Work instruction
State, as a bare number, how many lines below contain "through".

Source material: Begin

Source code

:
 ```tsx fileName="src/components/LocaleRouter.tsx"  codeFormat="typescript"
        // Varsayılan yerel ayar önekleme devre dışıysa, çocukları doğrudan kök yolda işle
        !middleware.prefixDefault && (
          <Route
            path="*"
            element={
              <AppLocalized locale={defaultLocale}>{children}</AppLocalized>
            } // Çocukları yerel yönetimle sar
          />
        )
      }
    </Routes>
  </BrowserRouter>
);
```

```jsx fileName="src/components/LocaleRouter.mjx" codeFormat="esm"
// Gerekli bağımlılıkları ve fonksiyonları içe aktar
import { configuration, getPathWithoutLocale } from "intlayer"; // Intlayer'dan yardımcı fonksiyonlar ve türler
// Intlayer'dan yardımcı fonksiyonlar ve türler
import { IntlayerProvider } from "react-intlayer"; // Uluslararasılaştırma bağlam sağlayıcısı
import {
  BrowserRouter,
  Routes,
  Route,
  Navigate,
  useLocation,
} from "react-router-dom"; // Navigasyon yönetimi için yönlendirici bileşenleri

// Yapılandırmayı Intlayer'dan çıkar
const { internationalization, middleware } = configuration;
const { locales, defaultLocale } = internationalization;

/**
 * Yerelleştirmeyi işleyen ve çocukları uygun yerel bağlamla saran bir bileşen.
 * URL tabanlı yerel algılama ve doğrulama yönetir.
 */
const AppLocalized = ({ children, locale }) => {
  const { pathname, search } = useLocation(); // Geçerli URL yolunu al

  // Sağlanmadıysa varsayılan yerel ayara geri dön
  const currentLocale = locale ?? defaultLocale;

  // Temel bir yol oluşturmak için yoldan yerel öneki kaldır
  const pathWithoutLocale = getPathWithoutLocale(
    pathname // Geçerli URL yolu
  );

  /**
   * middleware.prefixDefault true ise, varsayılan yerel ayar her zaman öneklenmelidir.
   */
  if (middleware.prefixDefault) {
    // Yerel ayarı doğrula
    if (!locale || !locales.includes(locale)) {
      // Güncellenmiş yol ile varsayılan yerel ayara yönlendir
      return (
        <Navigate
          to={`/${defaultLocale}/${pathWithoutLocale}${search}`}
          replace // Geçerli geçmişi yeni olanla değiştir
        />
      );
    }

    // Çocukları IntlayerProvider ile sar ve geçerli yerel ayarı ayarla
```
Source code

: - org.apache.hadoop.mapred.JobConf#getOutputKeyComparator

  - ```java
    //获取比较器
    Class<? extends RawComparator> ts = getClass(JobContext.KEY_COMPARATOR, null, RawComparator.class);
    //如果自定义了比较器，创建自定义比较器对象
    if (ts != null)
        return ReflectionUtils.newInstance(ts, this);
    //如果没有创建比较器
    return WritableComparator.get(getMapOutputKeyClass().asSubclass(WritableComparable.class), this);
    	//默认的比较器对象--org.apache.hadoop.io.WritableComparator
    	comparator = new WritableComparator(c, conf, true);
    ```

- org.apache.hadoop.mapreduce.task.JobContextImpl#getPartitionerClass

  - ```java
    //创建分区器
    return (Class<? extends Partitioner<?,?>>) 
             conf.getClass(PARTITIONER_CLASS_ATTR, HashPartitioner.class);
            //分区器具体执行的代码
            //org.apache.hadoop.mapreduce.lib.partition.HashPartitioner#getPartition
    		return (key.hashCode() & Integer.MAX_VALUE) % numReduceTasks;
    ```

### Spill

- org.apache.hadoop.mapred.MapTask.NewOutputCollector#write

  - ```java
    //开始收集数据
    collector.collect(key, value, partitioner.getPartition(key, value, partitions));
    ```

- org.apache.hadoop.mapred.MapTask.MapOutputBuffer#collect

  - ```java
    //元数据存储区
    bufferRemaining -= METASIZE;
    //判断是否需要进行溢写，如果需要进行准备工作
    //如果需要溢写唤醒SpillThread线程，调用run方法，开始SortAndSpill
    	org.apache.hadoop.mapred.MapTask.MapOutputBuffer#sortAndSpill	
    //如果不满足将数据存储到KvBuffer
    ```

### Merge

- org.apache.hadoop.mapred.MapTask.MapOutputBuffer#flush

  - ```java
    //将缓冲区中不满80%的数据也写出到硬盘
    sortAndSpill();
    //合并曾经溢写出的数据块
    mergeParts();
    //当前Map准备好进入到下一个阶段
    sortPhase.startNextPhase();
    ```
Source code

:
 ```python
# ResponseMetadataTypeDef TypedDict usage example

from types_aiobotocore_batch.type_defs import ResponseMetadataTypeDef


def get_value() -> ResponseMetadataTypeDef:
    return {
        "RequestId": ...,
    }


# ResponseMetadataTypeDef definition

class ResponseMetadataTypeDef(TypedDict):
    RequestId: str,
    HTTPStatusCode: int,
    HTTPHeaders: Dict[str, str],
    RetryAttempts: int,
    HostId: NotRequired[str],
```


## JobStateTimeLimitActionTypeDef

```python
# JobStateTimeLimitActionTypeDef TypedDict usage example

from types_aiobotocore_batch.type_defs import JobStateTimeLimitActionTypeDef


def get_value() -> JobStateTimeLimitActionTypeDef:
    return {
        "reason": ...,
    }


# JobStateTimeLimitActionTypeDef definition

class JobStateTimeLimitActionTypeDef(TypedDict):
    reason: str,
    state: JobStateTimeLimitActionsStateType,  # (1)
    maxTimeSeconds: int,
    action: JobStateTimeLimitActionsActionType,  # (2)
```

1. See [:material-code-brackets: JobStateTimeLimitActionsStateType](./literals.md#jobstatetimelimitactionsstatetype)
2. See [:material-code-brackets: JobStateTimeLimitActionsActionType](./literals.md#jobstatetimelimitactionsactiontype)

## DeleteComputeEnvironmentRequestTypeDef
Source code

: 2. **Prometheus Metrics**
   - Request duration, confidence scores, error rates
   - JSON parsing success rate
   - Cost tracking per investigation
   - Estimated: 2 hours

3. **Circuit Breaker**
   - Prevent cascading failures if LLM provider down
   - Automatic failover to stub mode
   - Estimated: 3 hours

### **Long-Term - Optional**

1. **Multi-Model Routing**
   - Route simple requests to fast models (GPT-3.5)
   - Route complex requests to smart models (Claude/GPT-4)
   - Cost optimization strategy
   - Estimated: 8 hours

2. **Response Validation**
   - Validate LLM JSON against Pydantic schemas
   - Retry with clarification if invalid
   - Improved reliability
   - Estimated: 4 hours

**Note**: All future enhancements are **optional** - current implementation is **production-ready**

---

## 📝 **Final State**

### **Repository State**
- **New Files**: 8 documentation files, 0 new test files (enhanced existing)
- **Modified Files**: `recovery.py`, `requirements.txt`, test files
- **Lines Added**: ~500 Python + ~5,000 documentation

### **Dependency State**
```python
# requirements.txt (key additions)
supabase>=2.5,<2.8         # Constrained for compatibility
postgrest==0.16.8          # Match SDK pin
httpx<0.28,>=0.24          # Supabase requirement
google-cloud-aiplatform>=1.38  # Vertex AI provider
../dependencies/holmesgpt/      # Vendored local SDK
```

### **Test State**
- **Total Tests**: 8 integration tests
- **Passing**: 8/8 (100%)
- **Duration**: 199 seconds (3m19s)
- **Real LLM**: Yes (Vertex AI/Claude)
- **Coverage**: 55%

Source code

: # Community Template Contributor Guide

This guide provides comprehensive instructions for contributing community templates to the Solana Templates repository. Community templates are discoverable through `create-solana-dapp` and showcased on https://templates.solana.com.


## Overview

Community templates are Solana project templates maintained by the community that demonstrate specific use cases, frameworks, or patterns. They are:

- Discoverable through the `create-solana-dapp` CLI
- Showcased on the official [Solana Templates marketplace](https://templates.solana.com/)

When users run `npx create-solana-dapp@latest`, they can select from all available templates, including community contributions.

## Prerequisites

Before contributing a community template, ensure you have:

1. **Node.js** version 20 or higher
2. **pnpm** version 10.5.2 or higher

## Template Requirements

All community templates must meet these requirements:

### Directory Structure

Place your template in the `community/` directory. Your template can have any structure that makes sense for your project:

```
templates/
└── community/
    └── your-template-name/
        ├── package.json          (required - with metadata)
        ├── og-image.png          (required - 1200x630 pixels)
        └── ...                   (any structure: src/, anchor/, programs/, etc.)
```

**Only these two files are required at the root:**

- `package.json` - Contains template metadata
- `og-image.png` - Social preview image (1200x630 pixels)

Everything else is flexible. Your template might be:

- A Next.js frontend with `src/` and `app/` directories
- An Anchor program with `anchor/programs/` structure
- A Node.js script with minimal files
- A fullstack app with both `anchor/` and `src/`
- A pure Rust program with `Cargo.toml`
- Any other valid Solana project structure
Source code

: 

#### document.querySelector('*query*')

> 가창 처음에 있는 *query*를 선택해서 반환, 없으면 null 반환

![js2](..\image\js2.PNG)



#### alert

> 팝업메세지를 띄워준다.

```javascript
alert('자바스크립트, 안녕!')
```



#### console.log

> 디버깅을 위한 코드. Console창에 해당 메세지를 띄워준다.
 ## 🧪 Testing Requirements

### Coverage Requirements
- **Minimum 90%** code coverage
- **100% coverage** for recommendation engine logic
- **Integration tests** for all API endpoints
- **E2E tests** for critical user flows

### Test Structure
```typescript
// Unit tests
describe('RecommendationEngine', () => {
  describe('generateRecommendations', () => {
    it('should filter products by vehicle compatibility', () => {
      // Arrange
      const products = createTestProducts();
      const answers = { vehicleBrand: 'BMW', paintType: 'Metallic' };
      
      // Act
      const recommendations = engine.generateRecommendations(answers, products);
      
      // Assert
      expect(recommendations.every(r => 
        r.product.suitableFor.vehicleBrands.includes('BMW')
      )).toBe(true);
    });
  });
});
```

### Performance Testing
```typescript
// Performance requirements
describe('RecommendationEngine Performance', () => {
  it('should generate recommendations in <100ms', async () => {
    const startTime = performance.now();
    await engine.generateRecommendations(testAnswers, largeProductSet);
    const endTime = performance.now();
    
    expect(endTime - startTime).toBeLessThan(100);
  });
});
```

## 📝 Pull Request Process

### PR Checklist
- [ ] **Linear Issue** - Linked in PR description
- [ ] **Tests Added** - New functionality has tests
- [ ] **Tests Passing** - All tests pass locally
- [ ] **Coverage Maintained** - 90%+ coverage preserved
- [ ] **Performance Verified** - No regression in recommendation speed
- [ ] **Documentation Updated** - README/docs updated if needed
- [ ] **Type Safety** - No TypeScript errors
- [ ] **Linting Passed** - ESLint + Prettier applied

Source material: End

Completed task
2